大興区政府当局者は、日中国際協力産業園を日本企業にとって最適化されたビジネス環境と快適な生活環境を提供する地域にしていくとした上で、日本企業のニーズを聴取しながら具体的な政策を決定していきたいとの意向を示した。今後、同産業園区で日系企業の誘致・集積が進むか注目される。

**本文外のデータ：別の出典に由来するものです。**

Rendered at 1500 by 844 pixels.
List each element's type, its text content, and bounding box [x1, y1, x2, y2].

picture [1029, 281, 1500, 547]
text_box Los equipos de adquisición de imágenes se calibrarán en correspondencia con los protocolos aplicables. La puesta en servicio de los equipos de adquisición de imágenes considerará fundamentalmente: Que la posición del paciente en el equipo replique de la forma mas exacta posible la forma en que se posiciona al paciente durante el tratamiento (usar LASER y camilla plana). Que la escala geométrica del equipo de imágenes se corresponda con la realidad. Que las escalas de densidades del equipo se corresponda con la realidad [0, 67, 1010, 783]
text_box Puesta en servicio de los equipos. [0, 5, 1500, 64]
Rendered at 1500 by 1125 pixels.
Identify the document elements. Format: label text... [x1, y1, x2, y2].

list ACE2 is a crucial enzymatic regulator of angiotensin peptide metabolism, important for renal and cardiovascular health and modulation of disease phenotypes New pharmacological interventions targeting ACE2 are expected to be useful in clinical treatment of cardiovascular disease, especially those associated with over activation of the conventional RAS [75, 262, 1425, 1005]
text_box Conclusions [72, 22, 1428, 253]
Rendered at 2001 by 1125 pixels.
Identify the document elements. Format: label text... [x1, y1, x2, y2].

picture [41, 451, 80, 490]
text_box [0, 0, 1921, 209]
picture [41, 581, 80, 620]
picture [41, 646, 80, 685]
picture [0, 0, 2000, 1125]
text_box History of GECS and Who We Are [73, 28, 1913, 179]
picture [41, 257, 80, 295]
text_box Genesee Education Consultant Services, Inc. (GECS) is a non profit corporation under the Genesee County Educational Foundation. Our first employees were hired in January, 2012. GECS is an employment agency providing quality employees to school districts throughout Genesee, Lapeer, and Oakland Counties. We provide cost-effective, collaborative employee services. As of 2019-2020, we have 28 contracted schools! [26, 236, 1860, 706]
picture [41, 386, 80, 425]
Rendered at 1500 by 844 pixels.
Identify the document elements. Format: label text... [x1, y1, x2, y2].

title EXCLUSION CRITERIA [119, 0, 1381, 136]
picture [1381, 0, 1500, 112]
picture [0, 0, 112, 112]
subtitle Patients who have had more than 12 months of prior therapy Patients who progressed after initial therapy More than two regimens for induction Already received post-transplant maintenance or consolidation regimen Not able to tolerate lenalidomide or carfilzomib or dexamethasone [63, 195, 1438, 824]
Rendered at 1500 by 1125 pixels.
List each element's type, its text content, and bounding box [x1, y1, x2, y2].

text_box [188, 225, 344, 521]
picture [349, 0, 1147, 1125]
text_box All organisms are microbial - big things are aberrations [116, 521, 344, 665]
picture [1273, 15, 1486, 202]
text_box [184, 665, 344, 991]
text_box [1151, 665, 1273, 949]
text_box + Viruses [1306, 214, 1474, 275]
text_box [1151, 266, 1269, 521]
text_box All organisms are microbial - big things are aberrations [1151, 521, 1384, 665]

(注)臨空経済区は「中国(河北)自由貿易試験区」に指定された地域。「北京大興国際空港臨空経済区総体規画(2019~2035年)」によると、国際交流センター機能区、国家航空科学技術イノベーション推進区、京津冀(北京市・天津市・河北省)地域共同発展モデル区として位置付けられ、総合サービスや科学技術イノベーション、航空物流などを重点的に発展させる方針(「新華網」2019年10月25日)。